The boys are much more at ease once they’re playing their instruments, an electric guitar for Jonah and an electric keyboard for Noam, both set up in a dedicated music area squeezed in between the living room and the den; it also includes a piano, drums, and several microphones.

They play their two most recent songs for a visitor, both with Passover themes. There’s the blues-y, throaty, call and response “Where’s the Afikoman,” now on the boys’ My Space page, and dad’s favorite, “Passover,” which includes a full-on singing of the order of the seder — and no, it’s definitely not the tune you learned in Hebrew school.

The boys started playing together almost as soon as they started taking lessons, two years ago.

“Both were very, very, very musically inclined,” said Brenner senior. “Since they’re identical twins, we were happy they picked different instruments.”

Now if they could only get along with their eight-year-old sister Adira, who plays the African drums, she could be part of the band, too, their father suggested. But Noam and Jonah shake their heads.

They aren’t sure exactly what punk rock is, but they call what they do “mad rock.” They described how they settled on the punk version of “Why Why Why,” which also has a Passover theme.

“We actually did different verses in different ways,” said Noam. As a low cracking sound came from one of their wrists they both began to giggle, and eventually continued the conversation. “We decided to go with the punk version. The other ones were just like singing; this one’s like, you have to go ‘Whoa.’ That makes it more fun.”

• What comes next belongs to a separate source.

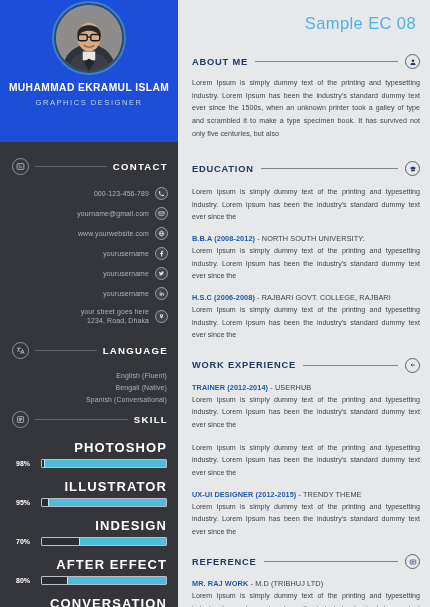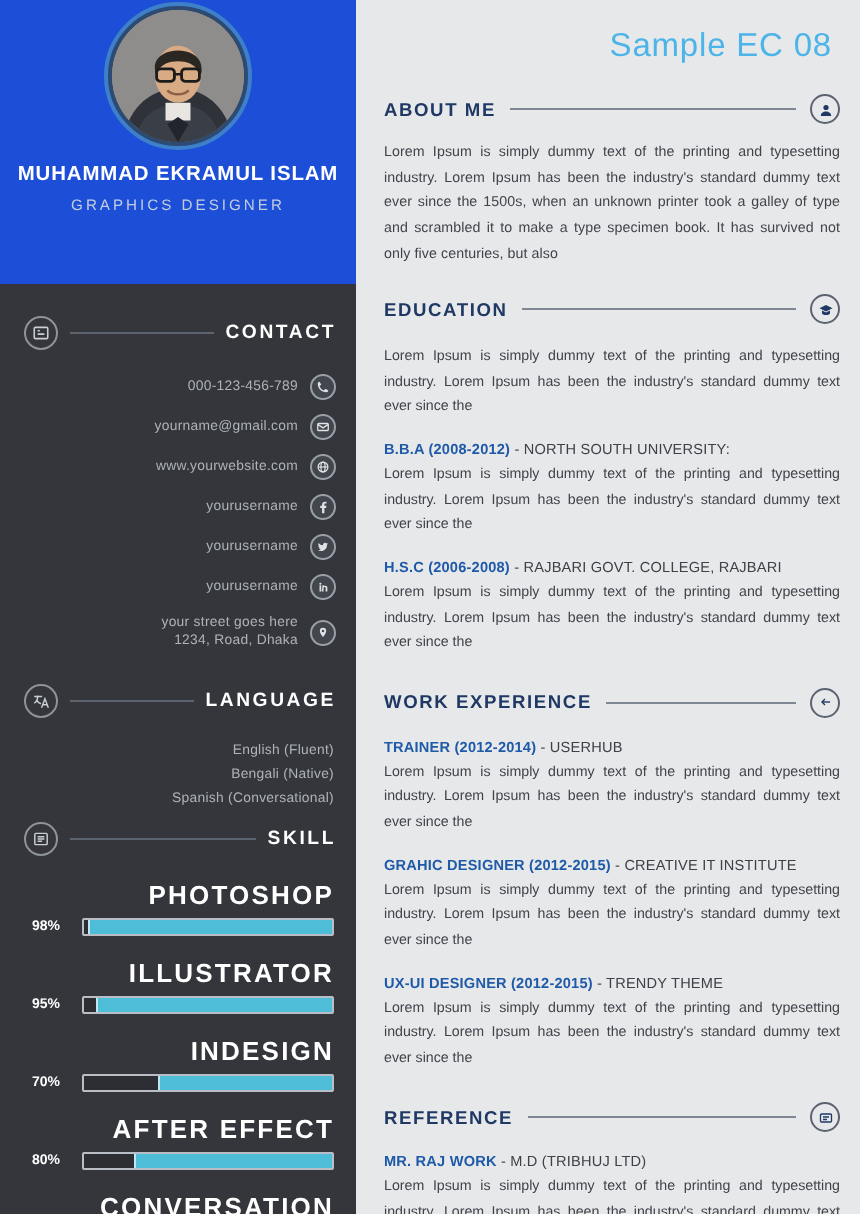"ABOUT ME" .mn-section-head { margin-top: 14px -> 21px }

They submitted the “Why Why Why” track to JDub records on a fluke in the summer of 2007.

The song stayed around the JDub office, Harris explained, until they relaunched their homepage in a blog format in February.

The boys take their moment of fame on the JDub website in stride. “I don’t want to be famous because I don’t want to be too well known then not have a normal life,” said Jonah. “I just want to sell things and have enough money and have another job.”